July 31, 2008

The War Drums of Change

There's been a lively debate going on over at The Fine Art of the TPK about 3.5E vs. 4E. It may very well be just another exchange of fire between the two camps, but the post is a solid one and provides some nice links to other bloggers discussing the same issue. While some may chalk this up as a silly flame war, and others may remember similar Old vs. New wars when 3.0 came out in 1999, it is nonetheless important to me to follow these discussion becuase as a fan of the game I want to know what other fans of the game are thinking; especially in the blogosphere.

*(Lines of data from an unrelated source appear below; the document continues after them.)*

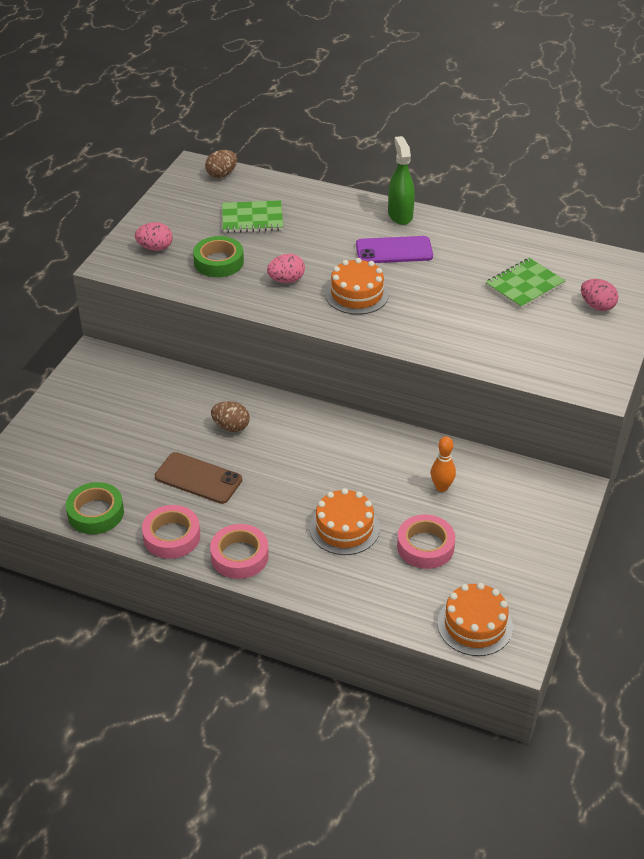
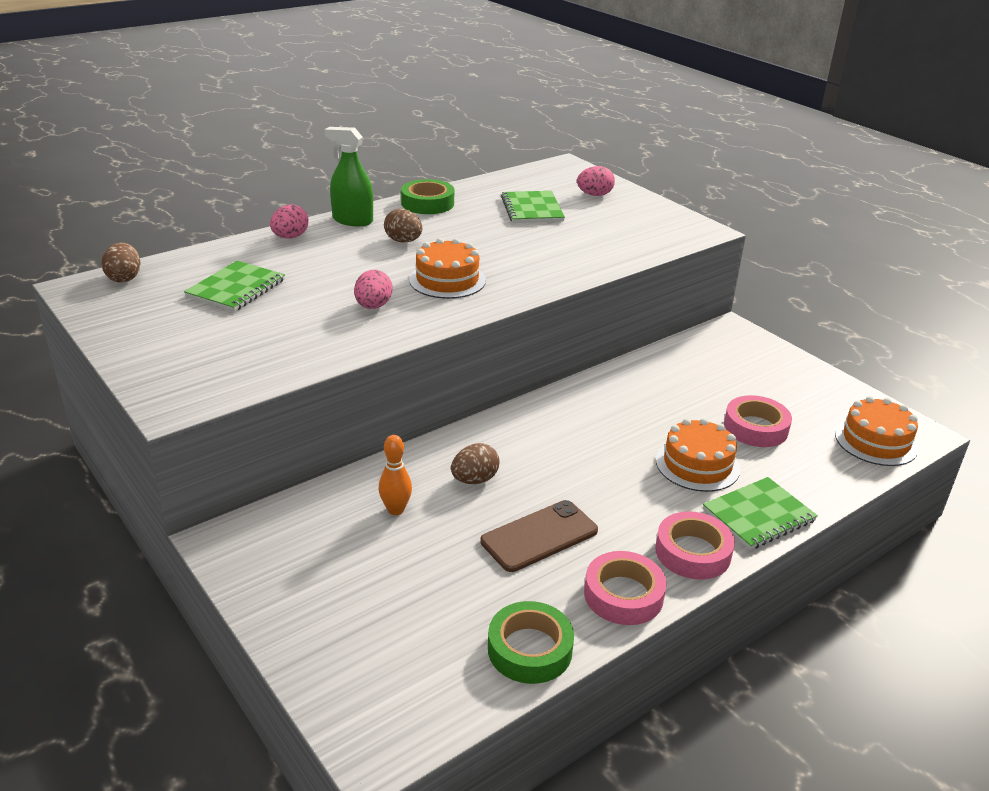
camera: 60 degrees left, 10 degrees down
(155, 248) = (192, 362): pink egg -> pink egg (290, 237)
(218, 262) = (283, 332): green tape -> green tape (427, 203)
(309, 578) = (758, 515): none -> green notebook
(394, 250) = (403, 241): purple phone -> brown egg
(441, 487) = (681, 389): orange bowling pin -> orange bowling pin (396, 510)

I left one comment at TFAotTPK, then I was going to leave a second but have opted instead for cross posting a track back comment here on my own blog (since I'm getting a bit rambly).

For the record: After thinking about it for a couple of days since my origenal post on how awesome 4E multiclassing is, I've done a complete 180ยบ turn. My cheers for 4th Edition Dungeons & Dragons multiclass characters were based, sadly, on my own misconceptions of the rules. Fortunately, some of my readers have set me straight with regards to how the printed rules work, and now... multiclassing in 4th Edition is broken and largely blows.

So, while I agree that multiclassing is broke in 4E - I have to (respectfully) disagree with the general sentiment of TPK's post. 4th Edition is, yes, something new. But I feel that you all are going a bit to far when you say that balance is killing the game. My group is onto its sixth session - we started with 4 players, now we have 5. We have no cleric; and our warlord much prefers bashing heads than healing people. Our make up is Fighter, Warlord, Wizard, Warlock. The newest player to join us plays a Rogue. All in all, its been great fun - and the characters definately stand out as individuals. Sure - everyone "depends" on everyone else; but that was the same with 3.5 as well. I don't think any of my players feel like they have been pingeon holed into a role.

Plus -- did you ever play a viable long term campaign in 3.5 without any "healers" or with all ranged classes? In possibly one of the most crazy unbalanced campaigns in 3.5 I ever particpated in was an 'evil campaign' where we all played a bunch thugs. I was nearly impossible. The body count (ours) alone was enough to make you cry, let alone the ENDLESS AoA everytime someone cast a spell. Just my 2¢.

OK, on a SUPER final note: people interested in this sort of discussion have to do themselves the favor of reading an article in Wired "Killjoy Cooking With the Dungeons & Dragons Crowd".


  1. Well said, Jonathan. Mutual respect is a great way to have a discussion, especially about D&D (these days anyway).

    My point wasn't so much that balance is killing the game, as "too" much balance. I cannot and will not impugn your word, if you say you are not experiencing these issues in your game.

    My problem came when (in my 4e game) two players played fighters. They ended up very much carbon copies of each other due to their power gamey styles. The role overlap led to a bland experience for both, and the repetition of both using the same powers round after round irked them both.

    Admittedly, one of them was extremely miffed at not being able to play a half-orc barbarian (his personal favorite). So it seems that "Balance above customization" hit him in the kiwis.

    This is a complex issue, made even more complex by the multitude of playing styles and persoanl preferences out there. Rest assured, while I have no love of 4e, You'll never hear a harsh word from me about those who do.

  2. Donny - message recieved; and I could see how the carbon copy aspect of the game could be a problem. It seems that, especially at the early levels, there are fewer choices wihtin each class. Thus two fighters, or two wizards, or two whatevers could no doubt be very similar to one another.

    But I think may be a problem that stems, not from the classes per se, but rather from the feats. Feats in 4E have been nerfed. Sure, you might get more of them, but each feat is generally weaker by a wide margin that feats from 3E. The lack of powerful feats makes early level characters seem more the same.

    I'm a wizard. I chose these two at-wills.
    I'm a wizard too, I choose... oh, the same two becuase the third one blows.

    I guess I'm lucky that none of my players chose to be the same class; so, at least at my table, this is not a problem. =D

  3. If you liked that post, you should be sure to check out the continued conversations.

    Let's just say that 4e is growing on me. I HATE the staggered release of what should have been the initial core material, but how long can that last with a release date.

    I am so tired of the "edition war". I like both editions for different reasons, ans that's...it!

    Come on back, you're welcome in my house anytime!